== Segment start ==

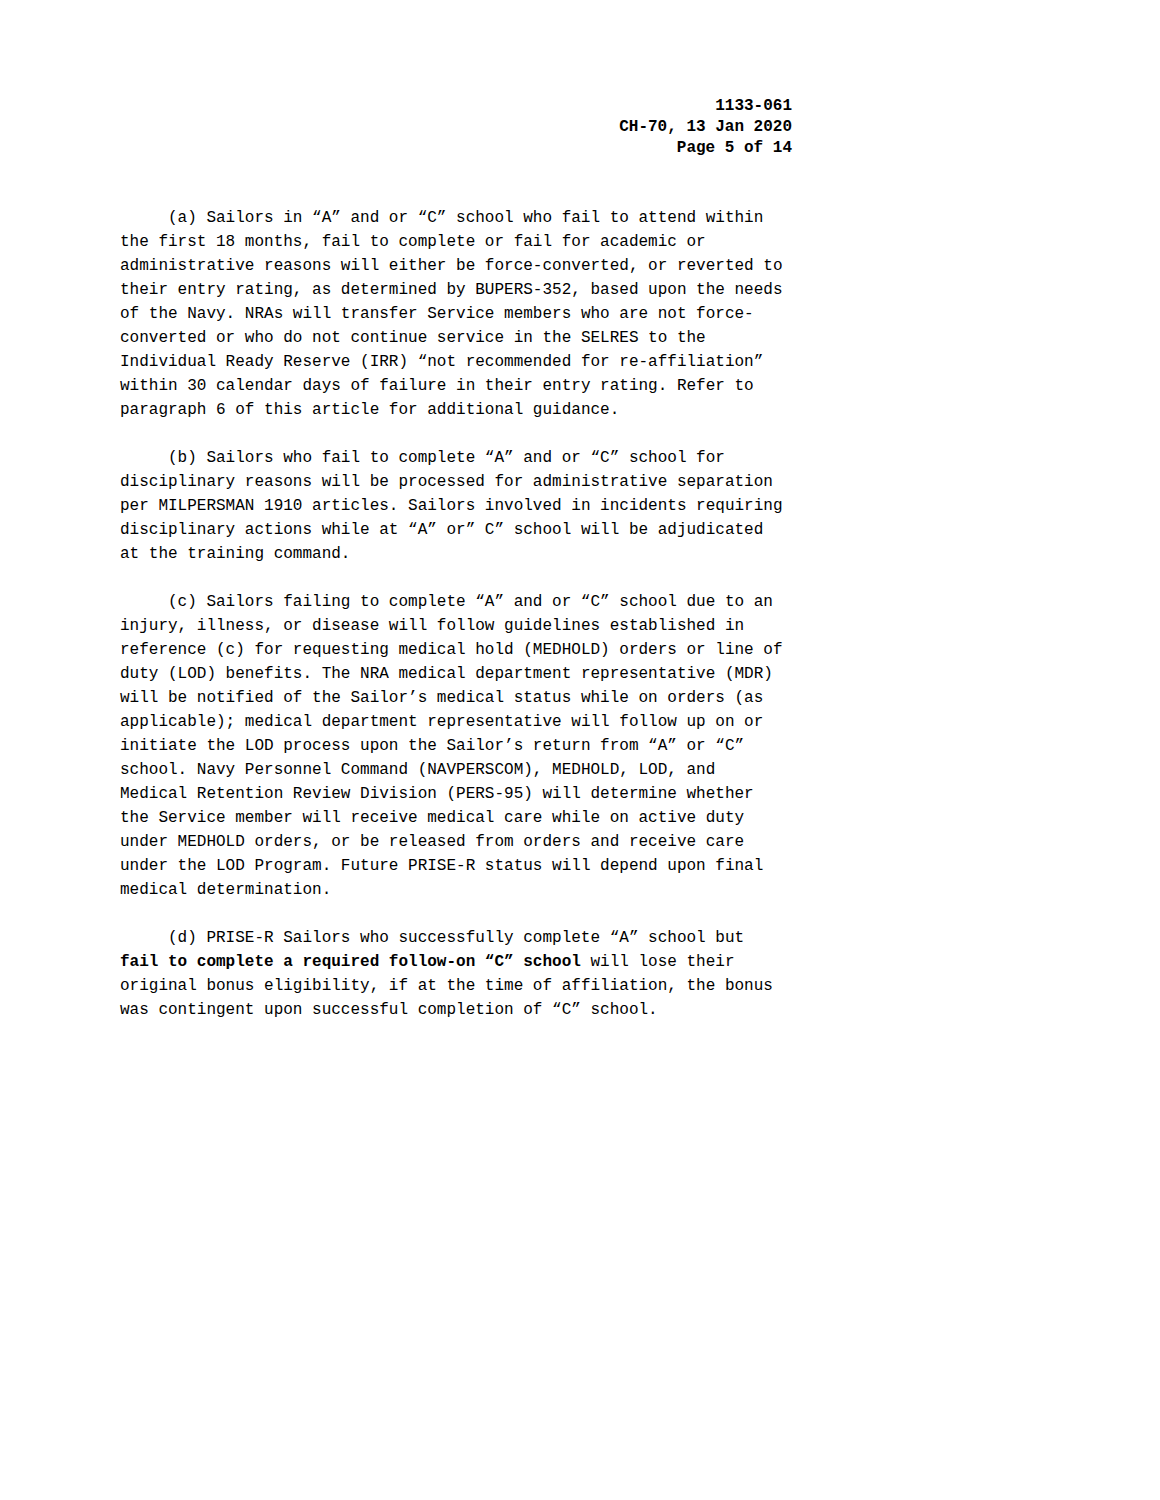1133-061
CH-70, 13 Jan 2020
Page 5 of 14
(a) Sailors in “A” and or “C” school who fail to attend within the first 18 months, fail to complete or fail for academic or administrative reasons will either be force-converted, or reverted to their entry rating, as determined by BUPERS-352, based upon the needs of the Navy. NRAs will transfer Service members who are not force-converted or who do not continue service in the SELRES to the Individual Ready Reserve (IRR) “not recommended for re-affiliation” within 30 calendar days of failure in their entry rating. Refer to paragraph 6 of this article for additional guidance.
(b) Sailors who fail to complete “A” and or “C” school for disciplinary reasons will be processed for administrative separation per MILPERSMAN 1910 articles. Sailors involved in incidents requiring disciplinary actions while at “A” or” C” school will be adjudicated at the training command.
(c) Sailors failing to complete “A” and or “C” school due to an injury, illness, or disease will follow guidelines established in reference (c) for requesting medical hold (MEDHOLD) orders or line of duty (LOD) benefits. The NRA medical department representative (MDR) will be notified of the Sailor’s medical status while on orders (as applicable); medical department representative will follow up on or initiate the LOD process upon the Sailor’s return from “A” or “C” school. Navy Personnel Command (NAVPERSCOM), MEDHOLD, LOD, and Medical Retention Review Division (PERS-95) will determine whether the Service member will receive medical care while on active duty under MEDHOLD orders, or be released from orders and receive care under the LOD Program. Future PRISE-R status will depend upon final medical determination.
(d) PRISE-R Sailors who successfully complete “A” school but fail to complete a required follow-on “C” school will lose their original bonus eligibility, if at the time of affiliation, the bonus was contingent upon successful completion of “C” school.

== Segment end ==

Please restate the data word for word, leaving out any picture it holds.

1133-061
CH-70, 13 Jan 2020
Page 5 of 14
(a) Sailors in “A” and or “C” school who fail to attend within the first 18 months, fail to complete or fail for academic or administrative reasons will either be force-converted, or reverted to their entry rating, as determined by BUPERS-352, based upon the needs of the Navy. NRAs will transfer Service members who are not force-converted or who do not continue service in the SELRES to the Individual Ready Reserve (IRR) “not recommended for re-affiliation” within 30 calendar days of failure in their entry rating. Refer to paragraph 6 of this article for additional guidance.
(b) Sailors who fail to complete “A” and or “C” school for disciplinary reasons will be processed for administrative separation per MILPERSMAN 1910 articles. Sailors involved in incidents requiring disciplinary actions while at “A” or” C” school will be adjudicated at the training command.
(c) Sailors failing to complete “A” and or “C” school due to an injury, illness, or disease will follow guidelines established in reference (c) for requesting medical hold (MEDHOLD) orders or line of duty (LOD) benefits. The NRA medical department representative (MDR) will be notified of the Sailor’s medical status while on orders (as applicable); medical department representative will follow up on or initiate the LOD process upon the Sailor’s return from “A” or “C” school. Navy Personnel Command (NAVPERSCOM), MEDHOLD, LOD, and Medical Retention Review Division (PERS-95) will determine whether the Service member will receive medical care while on active duty under MEDHOLD orders, or be released from orders and receive care under the LOD Program. Future PRISE-R status will depend upon final medical determination.
(d) PRISE-R Sailors who successfully complete “A” school but fail to complete a required follow-on “C” school will lose their original bonus eligibility, if at the time of affiliation, the bonus was contingent upon successful completion of “C” school.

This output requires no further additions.